Wright’s vocals clearly channel Les Claypool, and they work best when the band follows his lead with a spare, country-tinged Primus sound, as on “Garage Sale” (a rewrite, it seems, of Neil Young’s hilarious anti-commercial rocker “Piece of Crap”), “Fist,” and the standout “Kind Friendly Toast.” “Sent Me an Angel” is country via poppy punk, and here again Wright acquits himself well.

Yet when Skinny Weirdo employs a fuller, more metallic guitar attack on “Fib” and “Yeah Uh Huh Alright,” the voice seems out-of-place, lacking the force or gravity to keep up.

The music is easier to recommend than the words. Sometimes, stupidity and obviousness mask some interesting observations. There’s “My Dog,” whose chorus includes these choice lyrics, reprinted here as fair warning for what you’ll be getting yourself into with Filthy Mouth: “My dog likes to lick his balls / He likes to lick them all day long.” But the remarkable thing is that the song is actually marginally clever, a meditation (as far as that can go in this context) on hygiene.

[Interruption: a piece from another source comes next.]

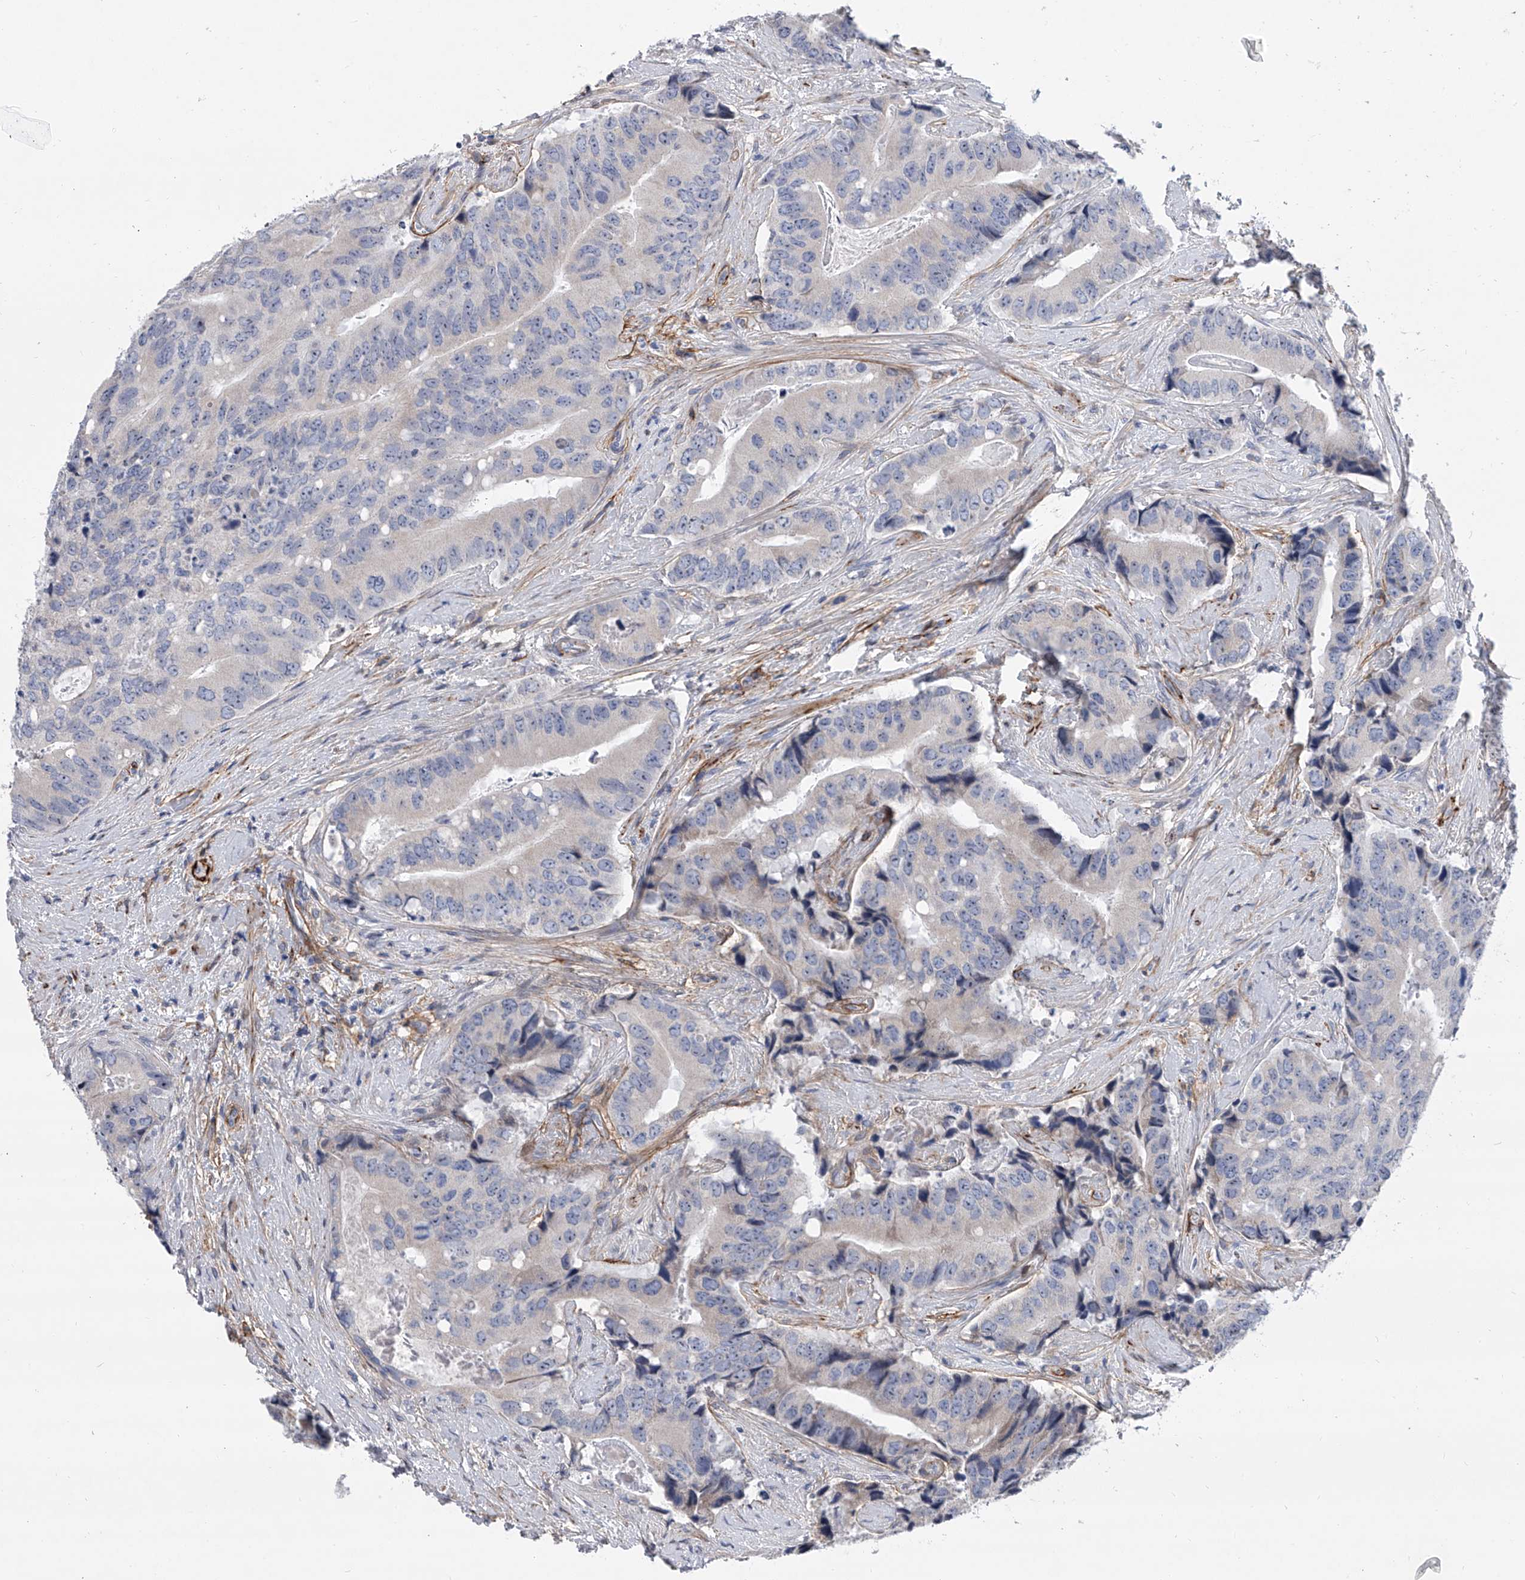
{"staining": {"intensity": "negative", "quantity": "none", "location": "none"}, "tissue": "prostate cancer", "cell_type": "Tumor cells", "image_type": "cancer", "snomed": [{"axis": "morphology", "description": "Adenocarcinoma, High grade"}, {"axis": "topography", "description": "Prostate"}], "caption": "A micrograph of human high-grade adenocarcinoma (prostate) is negative for staining in tumor cells.", "gene": "ALG14", "patient": {"sex": "male", "age": 70}}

“Paternity Suit” has a nice lyrical hook, but it ends up hateful: “I’m putting on my paternity suit / And you know she wasn’t even all that cute.” That’s compounded by what seems to be a bald shirking of responsibility: “You my daddy / No I’m not” repeated over and over. One offense is easy to overlook, but “Sent Me an Angel” and “Fist” suggest rooted tendencies.

And here we draw an important distinction between silly and immature. Then again, there’s the whole preserved moose thing.

Filthy Mouth is available at Co-op and Borders in the Quad Cities. Skinny Weirdo next plays February 9 at Boozies.